I don’t love a select few. I love everyone. But I feel better around certain people more than others. One could say I “love” a person based on the energetic vibration. Only vibration levels change. So that would be a false observation. I love a person’s soul print. It’s an underlying vibration that stays the same regardless of how that person feels at a given moment.
I understand now that I do not understand the mainstream’s idea of love.
Love doesn’t grow. I feel exactly the same way for a person the entire time. Their soul print doesn’t change.
At times when a person is happier or sadder, I feel these emotions, but his or her emotions do not affect how much I love or don’t love. Sometimes a person’s actions can have a rippling energy effect of joy or dread that reaches me, but the actions do not affect how much I love or don’t love. My love is not based on outside sources, something I can view externally, judge, discern, or categorize. If I love, I love.
I understand now why I can tell someone I love him or her after knowing them less than a day. And that as hard as I try to love someone more or less, I cannot.

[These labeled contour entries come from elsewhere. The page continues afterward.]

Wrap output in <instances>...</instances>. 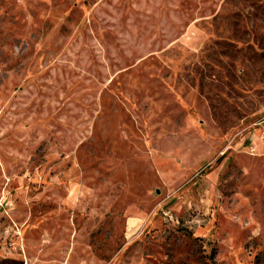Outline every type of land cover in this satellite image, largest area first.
Wrapping results in <instances>:
<instances>
[{
	"label": "rangeland",
	"instance_id": "1",
	"mask_svg": "<svg viewBox=\"0 0 264 264\" xmlns=\"http://www.w3.org/2000/svg\"><path fill=\"white\" fill-rule=\"evenodd\" d=\"M0 264H264V0H0Z\"/></svg>",
	"mask_w": 264,
	"mask_h": 264
}]
</instances>
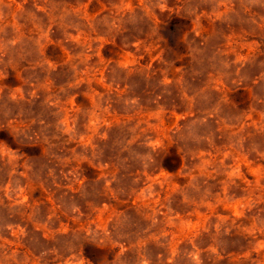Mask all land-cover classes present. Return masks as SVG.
<instances>
[{"label":"rangeland","instance_id":"rangeland-1","mask_svg":"<svg viewBox=\"0 0 264 264\" xmlns=\"http://www.w3.org/2000/svg\"><path fill=\"white\" fill-rule=\"evenodd\" d=\"M0 264H264V0H0Z\"/></svg>","mask_w":264,"mask_h":264}]
</instances>
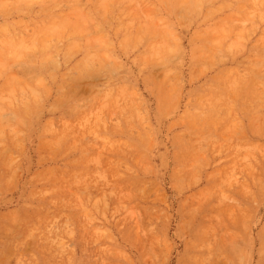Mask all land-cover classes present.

I understand why I cannot get enough of someone whose energy is nurturing and giving and kind and centered. I see more and more how I am attracted to balanced and secure energy: people that love based on the unconditional energy-factors and not the limiting external factors.

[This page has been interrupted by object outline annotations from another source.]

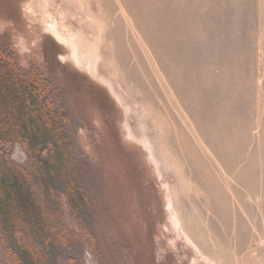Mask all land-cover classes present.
<instances>
[{
  "label": "rangeland",
  "instance_id": "obj_1",
  "mask_svg": "<svg viewBox=\"0 0 264 264\" xmlns=\"http://www.w3.org/2000/svg\"><path fill=\"white\" fill-rule=\"evenodd\" d=\"M107 22L100 0H0L4 48L21 69L40 68L60 88L89 161L83 187L92 208L83 211L90 231L83 234L66 207L76 238L59 245L56 264H264L260 208L245 195V241L232 219L222 232V218L212 217L207 193L195 186L173 128L162 134L115 69ZM11 158L28 166L19 145ZM252 210L258 219L247 216ZM0 221V264H19L6 254L12 240Z\"/></svg>",
  "mask_w": 264,
  "mask_h": 264
},
{
  "label": "bare ground",
  "instance_id": "obj_2",
  "mask_svg": "<svg viewBox=\"0 0 264 264\" xmlns=\"http://www.w3.org/2000/svg\"><path fill=\"white\" fill-rule=\"evenodd\" d=\"M100 2L115 69L162 134L173 128L222 232L232 219L245 241V195L264 219V0Z\"/></svg>",
  "mask_w": 264,
  "mask_h": 264
},
{
  "label": "trees",
  "instance_id": "obj_3",
  "mask_svg": "<svg viewBox=\"0 0 264 264\" xmlns=\"http://www.w3.org/2000/svg\"><path fill=\"white\" fill-rule=\"evenodd\" d=\"M4 39L0 36V220L7 222L4 232L12 240L6 254L19 264H56L59 245L76 238L64 220L66 207L83 234L90 231L83 211L92 208L83 187L89 161L65 95L40 68L21 69ZM16 145L27 154V167L12 161Z\"/></svg>",
  "mask_w": 264,
  "mask_h": 264
}]
</instances>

When I love someone, I stop seeing the person in human form. Their face and body disappears. This is why it’s hard for me to remember faces, as I’m not focusing on the exterior; I am focused on the energy. When I love someone, I don’t care what they look like, how they age, or change, or are altered outside; there comes a time when I don’t see the outside at all. But there are elements of the physical I might recognize from dreams and distant memories. Something in the physical that draws me to them.
I’ve written this all out because of a driving need to understand love. But now I see the complexities are beyond my understanding entirely. So I will rest in the fact that the more I know myself, and the more I focus on being a beneficial light, absent of ill-will and judgment, that the more I will benefit love. And in this way I will grow; only to perish again with the seasons, and once again reseed, resurface, and stare in wonderment.